BEGIN

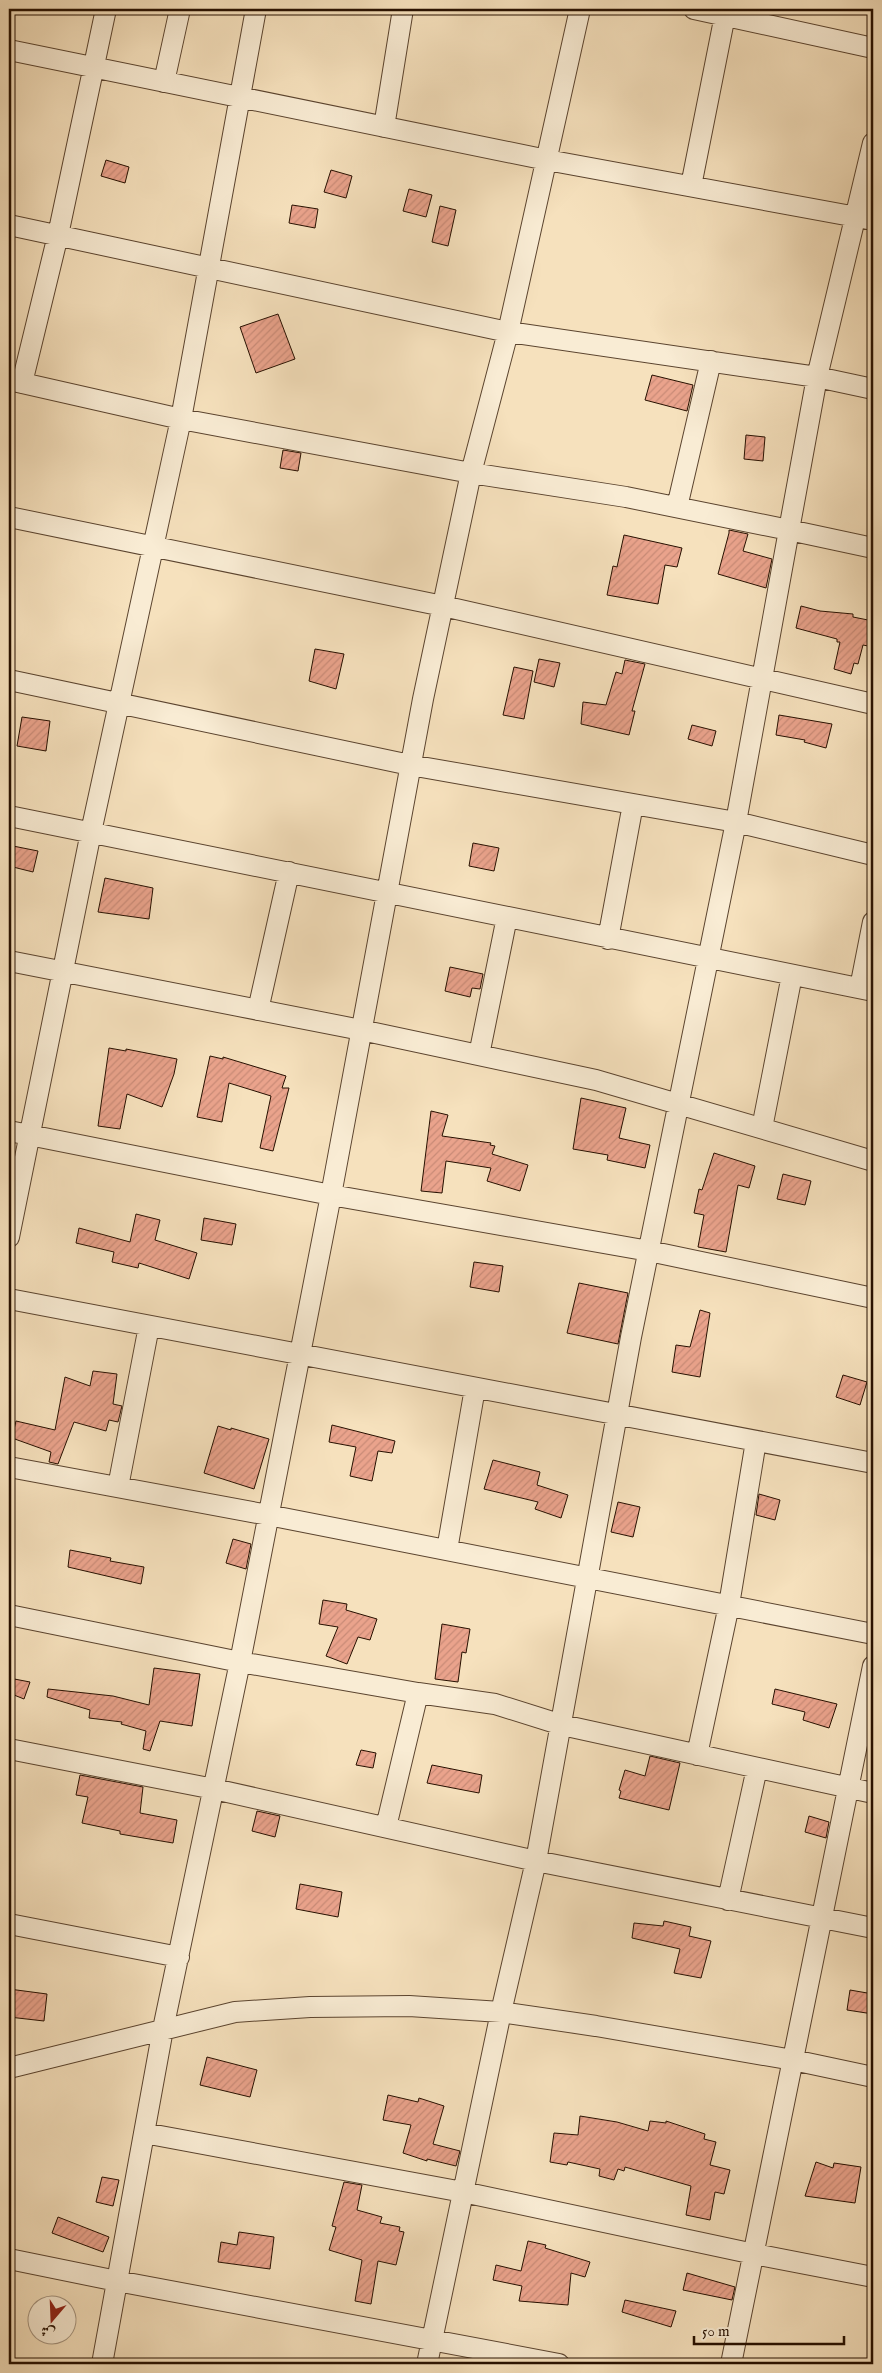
<svg xmlns="http://www.w3.org/2000/svg" width="882" height="2373" font-family="'IM FELL English',Amiri,serif">
<defs>
<pattern id="building-hatch" width="6" height="6" patternUnits="userSpaceOnUse" patternTransform="scale(1.25)"><rect width="6" height="6" fill="#eaa38c"/><path d="M-1 1l2-2M0 6l6-6M5 7l2-2" fill="none" stroke="#c98b77"/></pattern>
</defs>
<rect width="100%" height="100%" fill="#f6e1bd"/>
<filter id="stains"><feTurbulence type="fractalNoise" baseFrequency=".004" numOctaves="4"/><feColorMatrix values="0 0 0 0 .2 0 0 0 0 .09 0 0 0 0 .02 0 0 0 .5 -.17"/></filter>
<radialGradient id="worn" r=".72"><stop offset=".6" stop-color="#630" stop-opacity="0"/><stop offset="1" stop-color="#630" stop-opacity=".3"/></radialGradient>
<path fill="url(#building-hatch)" stroke="#271000" d="M106 160 129 167 125 183 101 176Z
M331 170 352 176 346 198 324 192Z
M409 189 432 195 426 217 403 211Z
M292 205 318 209 315 228 289 223Z
M440 206 456 210 448 246 432 242Z
M278 314 295 359 256 373 240 327Z
M652 375 693 385 687 411 645 400Z
M746 435 765 437 763 461 744 459Z
M283 450 301 453 298 471 280 468Z
M729 530 748 534 743 551 772 559 766 588 718 574 729 533Z
M624 535 682 548 677 567 665 565 658 604 607 595 613 566 617 567Z
M801 606 820 611 853 614V617L873 621V647L863 645 858 664 854 663 851 674 834 669 840 642H837V639L796 628Z
M315 649 344 654 336 689 309 681Z
M539 659 560 663 554 687 534 682Z
M625 660 645 664 632 711H635L629 735 581 724 583 702 606 705 616 672 622 674Z
M514 667 533 671 524 719 503 715Z
M779 715 832 724 826 748 804 742 805 740 776 735Z
M22 717 50 721 46 751 17 746Z
M692 725 716 731 712 746 688 739Z
M473 843 499 848 494 871 469 866Z
M13 846 38 851 33 872 9 866Z
M105 878 153 888 149 919 98 912Z
M450 967 483 974 480 989 472 988 470 997 445 991Z
M109 1048 126 1051V1049L177 1059 174 1074 162 1107 127 1094 120 1129 98 1126Z
M210 1056 223 1059V1057L286 1076 282 1088H289L273 1151 260 1148 271 1096 229 1083 222 1122 197 1117Z
M581 1098 626 1108 619 1138 650 1145 645 1168 607 1160 608 1155 573 1149Z
M431 1111 448 1115 442 1136 491 1143 490 1145 495 1146 492 1154 528 1165 520 1191 487 1181 491 1168 446 1161 442 1193 421 1191Z
M714 1153 755 1166 749 1188 738 1185 726 1252 698 1247 704 1215 694 1213 699 1189 702 1190Z
M783 1174 811 1181 805 1205 777 1199Z
M136 1214 160 1220 155 1240 197 1253 189 1279 139 1263 138 1268 112 1262 114 1252 76 1243 79 1228 130 1242Z
M204 1218 236 1224 232 1245 201 1240Z
M474 1262 503 1266 499 1292 470 1287Z
M579 1283 628 1293 618 1344 567 1333Z
M700 1310 710 1313 700 1377 672 1372 676 1345 690 1347Z
M93 1371 117 1374 113 1404 122 1406 118 1422 109 1420 106 1431 74 1422 58 1464 49 1462 51 1452 12 1438 16 1421 55 1430 65 1377 90 1386Z
M843 1375 867 1382 860 1405 836 1397Z
M332 1425 395 1441 392 1453 378 1451 372 1481 350 1476 356 1447 329 1442Z
M218 1426 231 1430V1428L269 1439 254 1489 204 1473Z
M493 1460 540 1472 537 1485 568 1495 561 1518 535 1509 538 1502 484 1489Z
M759 1494 780 1500 775 1520 756 1515Z
M618 1502 640 1507 633 1537 611 1532Z
M233 1539 251 1544 246 1569 226 1563Z
M70 1550 111 1558 110 1561 144 1567 141 1584 68 1567Z
M323 1600 347 1604 346 1610 377 1619 370 1640 358 1637 347 1664 326 1656 338 1627 319 1624Z
M442 1624 470 1629 466 1653 462 1652 458 1682 435 1679Z
M154 1668 200 1674 192 1726 160 1721 150 1751 143 1749 146 1731 121 1724 122 1722 89 1718 90 1710 47 1697 48 1689 113 1696 149 1705Z
M9 1678 30 1682 24 1699 9 1693Z
M775 1689 837 1704 829 1728 803 1720 805 1712 772 1704Z
M361 1750 376 1753 373 1768 356 1765Z
M650 1756 680 1763 669 1810 619 1798 621 1791 619 1790 625 1770 645 1776Z
M432 1765 482 1775 479 1793 427 1783Z
M80 1775 143 1787 140 1813 177 1820 173 1843 120 1834V1831L82 1823 88 1797 76 1795Z
M257 1811 280 1816 275 1837 252 1831Z
M809 1816 829 1822 826 1838 805 1832Z
M300 1884 342 1892 338 1917 296 1909Z
M664 1921 691 1927 689 1936 711 1941 701 1978 674 1973 680 1949 632 1938 634 1923 663 1926Z
M9 1989 47 1994 44 2021 9 2017Z
M850 1990 873 1994V2014L847 2010Z
M207 2057 257 2070 250 2097 200 2085Z
M388 2095 418 2102 419 2098 444 2106 433 2144 460 2151 456 2166 427 2159V2161L403 2153 411 2125 383 2120Z
M580 2116 617 2122 648 2131 650 2121 666 2123V2121L705 2134 704 2139 716 2142 710 2165 730 2170 724 2194 715 2192 710 2220 686 2215 691 2186 625 2167 624 2171 618 2169 614 2180 599 2176 600 2169 568 2162 567 2165 550 2162 554 2133 578 2135Z
M816 2162 833 2168 834 2163 861 2167 855 2203 805 2196Z
M102 2177 119 2180 113 2206 96 2202Z
M344 2182 362 2185 357 2210 382 2217 380 2223 400 2227 399 2231 404 2232 396 2265 378 2261 371 2304 355 2301 362 2260 329 2250 336 2227 332 2226Z
M58 2217 109 2237 103 2252 52 2233Z
M239 2232 274 2237 270 2269 218 2262 221 2242 237 2245Z
M528 2241 546 2245 545 2248 590 2262 585 2277 571 2273 568 2305 519 2301 522 2286 493 2280 496 2265 521 2271Z
M687 2273 735 2287 732 2300 683 2290Z
M625 2300 676 2311 671 2327 622 2312Z"/>
<g fill="none" stroke-linecap="round" stroke-linejoin="round">
<defs>
<path id="minor" d="M694 9 873 48
M9 50 547 160 873 220
M164 82 180 9
M384 127 403 9
M691 186 725 15
M9 225 508 332 817 377 873 389
M9 380 181 419 471 473 626 497 789 530 817 377 873 143
M22 383 58 235 106 9
M677 507 711 361
M9 517 443 606 873 704
M9 680 410 765 736 822 873 855
M9 816 873 991
M608 939 633 804
M9 961 361 1030 596 1080 873 1161
M860 988 873 922
M258 1010 289 872
M479 1055 507 917
M762 1128 792 975
M9 1131 331 1195 649 1251 873 1298
M9 1237 91 832 181 419 256 9
M9 1299 873 1463
M9 1467 268 1515 873 1634
M118 1487 149 1326
M447 1550 475 1388
M9 1615 240 1662 418 1693 495 1704 562 1725 873 1793
M9 1749 214 1789 536 1861 873 1928
M697 1755 729 1605 756 1441
M386 1827 418 1693
M728 1900 757 1768
M9 1924 179 1957
M9 2068 235 2012 310 2007 409 2006 501 2012 596 2026 793 2060 873 2077
M144 2133 463 2192 754 2254 873 2277
M9 2259 117 2281 559 2364
M102 2364 163 2029 240 1662 331 1195 423 699 471 473 508 332 580 9
M427 2364 501 2012 536 1861 631 1337 736 822 789 530 873 548
M731 2364 873 1666"/>
</defs>
<use href="#minor" stroke="#5b442f" stroke-width="22"/>
<use href="#minor" stroke="#f9ecd4" stroke-width="20"/>
</g>
<rect width="882" height="2373" fill="none" stroke="#f6e1bd" stroke-width="30"/>
<rect x="10" y="10" width="862" height="2353" fill="none" stroke="#271000" stroke-width="2.5"/>
<rect x="15" y="15" width="852" height="2343" fill="none" stroke="#271000"/>
<g transform="translate(52 2320) rotate(199)"><circle r="24" fill="#f9ecd4" stroke="#a5947f"/>
<path d="M0-4L9 19L0 12L-9 19Z" fill="#8f2418"/>
<text y="-8" font-size="14" font-weight="bold" text-anchor="middle" fill="#271000">ش</text>
</g>
<path d="M694 2336v8h150v-8" fill="none" stroke="#271000" stroke-width="2.5"/>
<text x="702" y="2336" font-size="15" fill="#271000" stroke="#f9ecd4" stroke-width="4" paint-order="stroke">50 m</text>
<rect width="100%" height="100%" filter="url(#stains)"/>
<rect width="100%" height="100%" fill="url(#worn)"/>
</svg>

END

* _What to work on_
Each line of the material with the word "path" in it should be listed.

* _Answer section_
<pattern id="building-hatch" width="6" height="6" patternUnits="userSpaceOnUse" patternTransform="scale(1.25)"><rect width="6" height="6" fill="#eaa38c"/><path d="M-1 1l2-2M0 6l6-6M5 7l2-2" fill="none" stroke="#c98b77"/></pattern>
<path fill="url(#building-hatch)" stroke="#271000" d="M106 160 129 167 125 183 101 176Z
<path id="minor" d="M694 9 873 48
<path d="M0-4L9 19L0 12L-9 19Z" fill="#8f2418"/>
<path d="M694 2336v8h150v-8" fill="none" stroke="#271000" stroke-width="2.5"/>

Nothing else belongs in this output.